▸ Your objective
Rewrite the records below as a JSON list of strings, one string per line, skipping blank lines and leaving out the pictures.

▸ Records provided
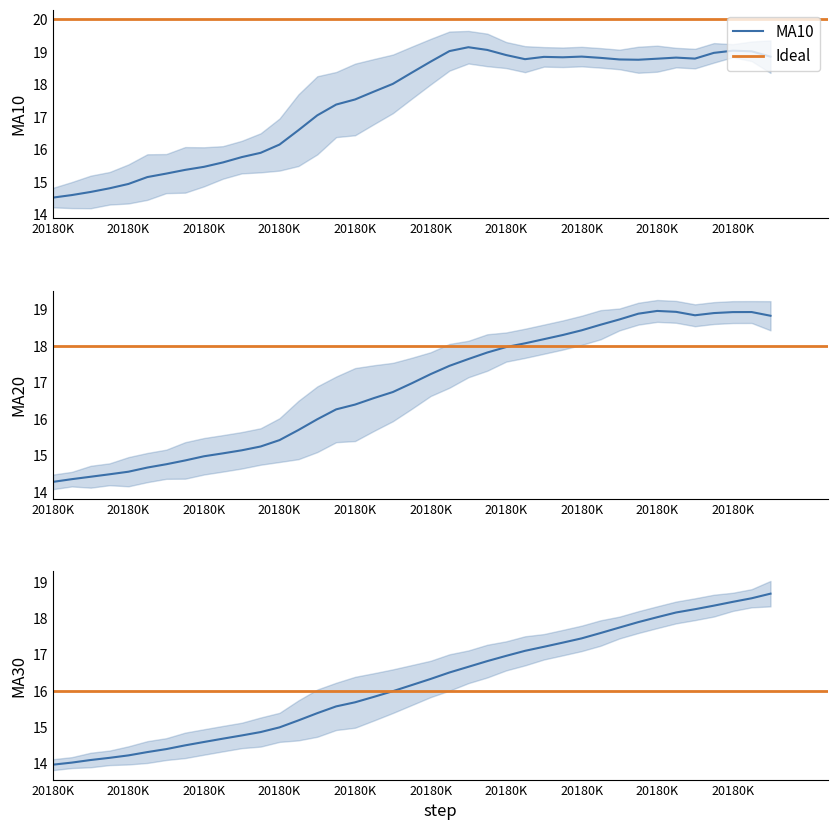

Where is the first local maximum for ma10?

20180814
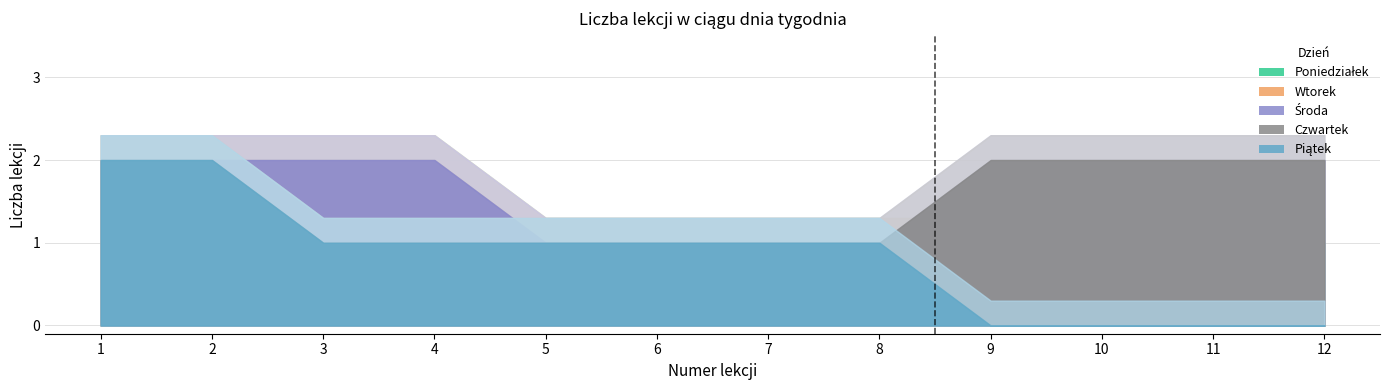

True or false: Poniedziałek and Środa cross at least once.

False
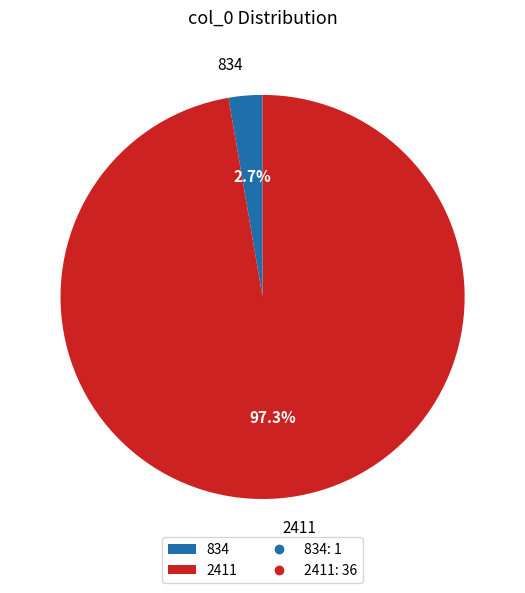

Which slice is the largest?

2411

▸ Task solution
[
  "Where is the first local maximum for ma10?",
  "20180814",
  "True or false: Poniedziałek and Środa cross at least once.",
  "False",
  "Which slice is the largest?",
  "2411"
]